[Items listed in a dataset]
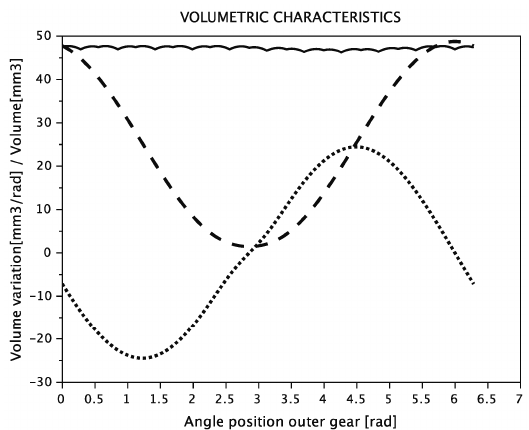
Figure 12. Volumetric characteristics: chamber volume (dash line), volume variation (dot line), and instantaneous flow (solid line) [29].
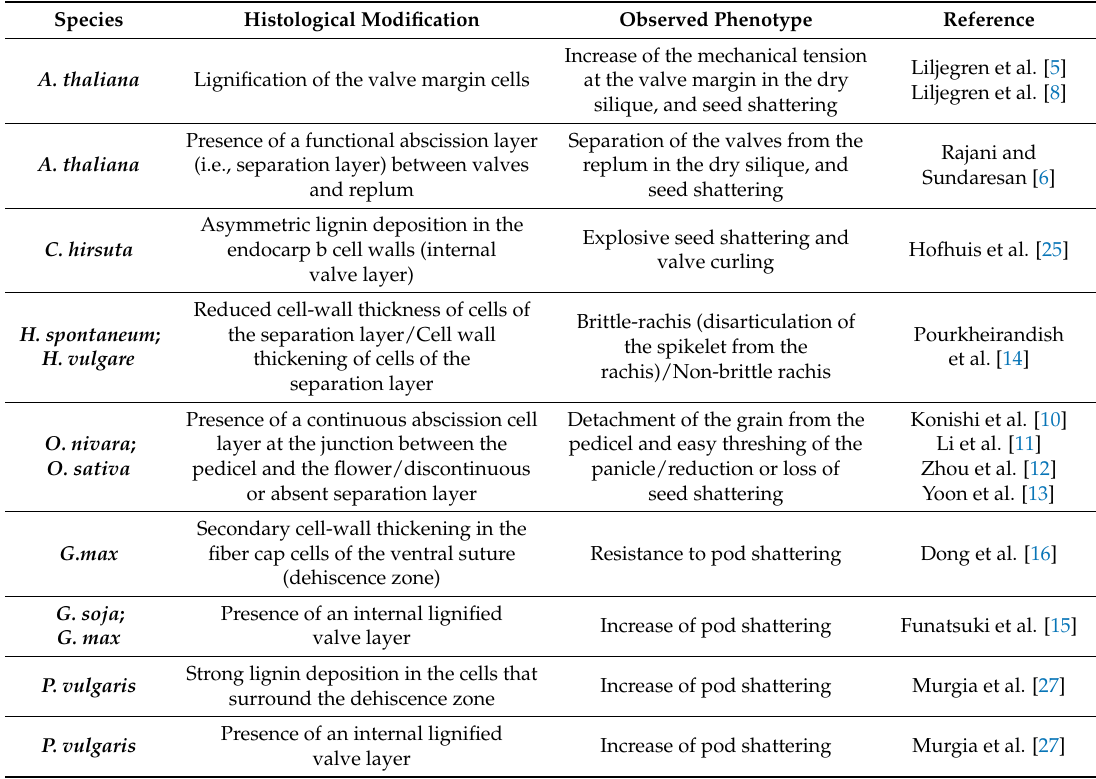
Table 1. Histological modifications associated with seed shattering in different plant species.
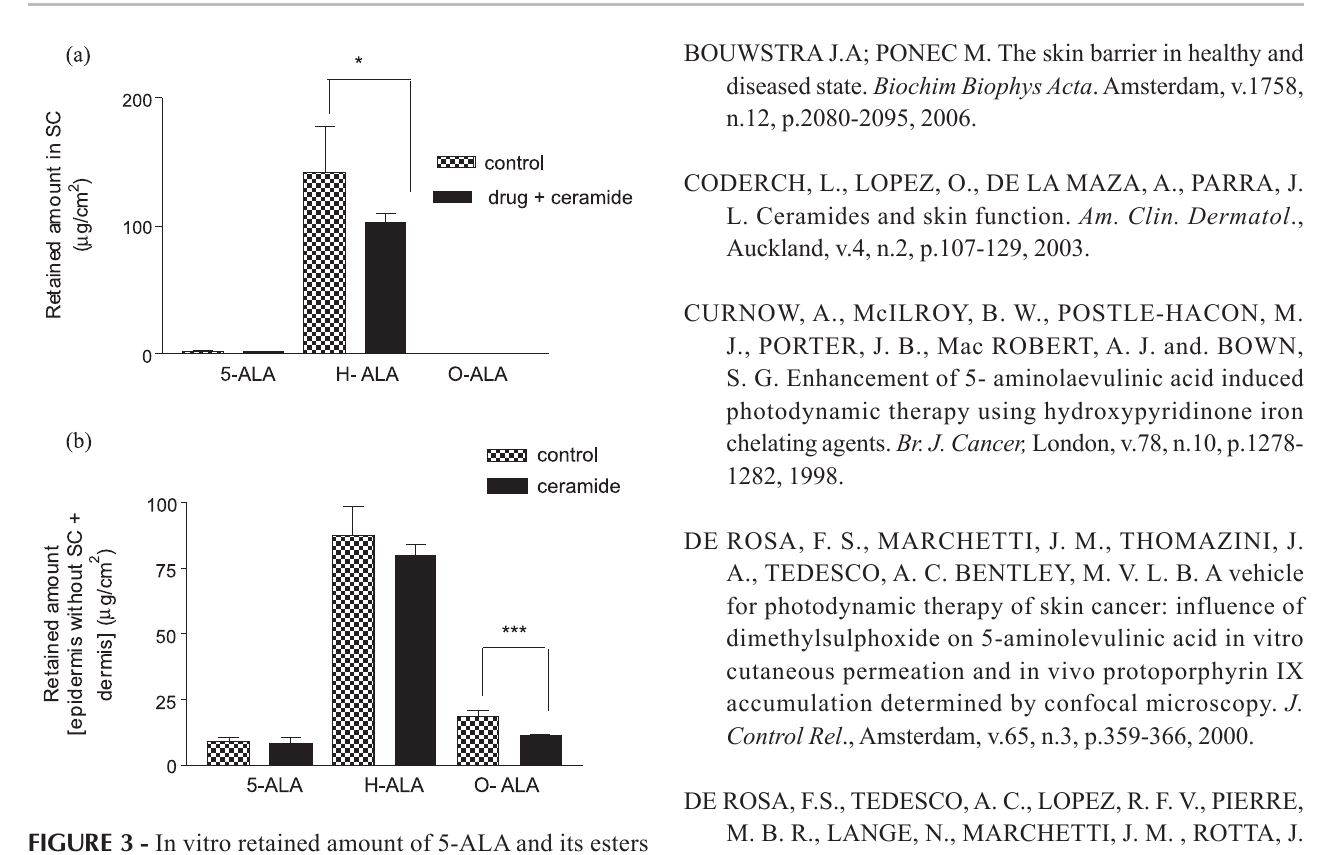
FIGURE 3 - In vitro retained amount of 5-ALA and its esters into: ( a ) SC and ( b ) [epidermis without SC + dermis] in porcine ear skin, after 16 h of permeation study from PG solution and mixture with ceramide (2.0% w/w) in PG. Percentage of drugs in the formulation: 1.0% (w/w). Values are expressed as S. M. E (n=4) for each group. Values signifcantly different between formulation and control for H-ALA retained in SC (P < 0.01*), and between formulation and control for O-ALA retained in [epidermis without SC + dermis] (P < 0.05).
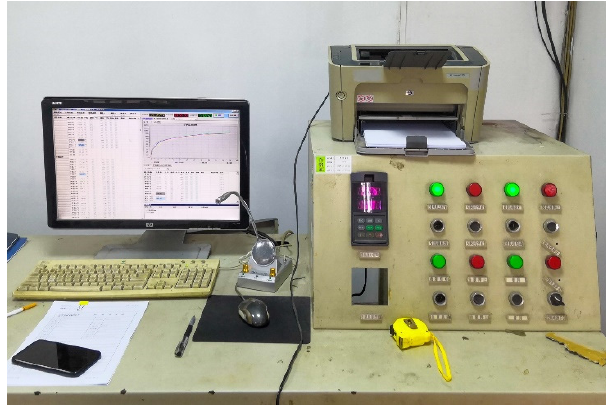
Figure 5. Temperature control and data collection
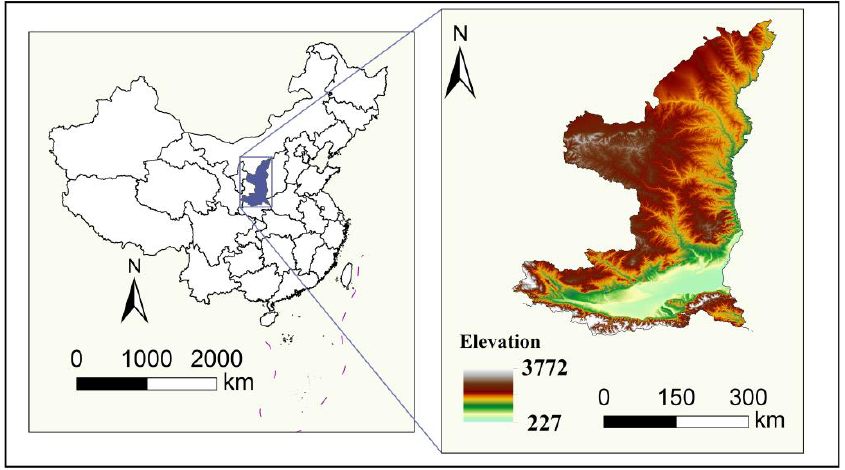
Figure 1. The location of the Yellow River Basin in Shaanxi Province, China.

» YOUR GOAL: Exactly retype each record above, dropping images.

» SOLUTION TO THIS EXERCISE:
Figure 12. Volumetric characteristics: chamber volume (dash line), volume variation (dot line), and instantaneous flow (solid line) [29].
Table 1. Histological modifications associated with seed shattering in different plant species.
FIGURE 3 - In vitro retained amount of 5-ALA and its esters into: ( a ) SC and ( b ) [epidermis without SC + dermis] in porcine ear skin, after 16 h of permeation study from PG solution and mixture with ceramide (2.0% w/w) in PG. Percentage of drugs in the formulation: 1.0% (w/w). Values are expressed as S. M. E (n=4) for each group. Values signifcantly different between formulation and control for H-ALA retained in SC (P < 0.01*), and between formulation and control for O-ALA retained in [epidermis without SC + dermis] (P < 0.05).
Figure 5. Temperature control and data collection
Figure 1. The location of the Yellow River Basin in Shaanxi Province, China.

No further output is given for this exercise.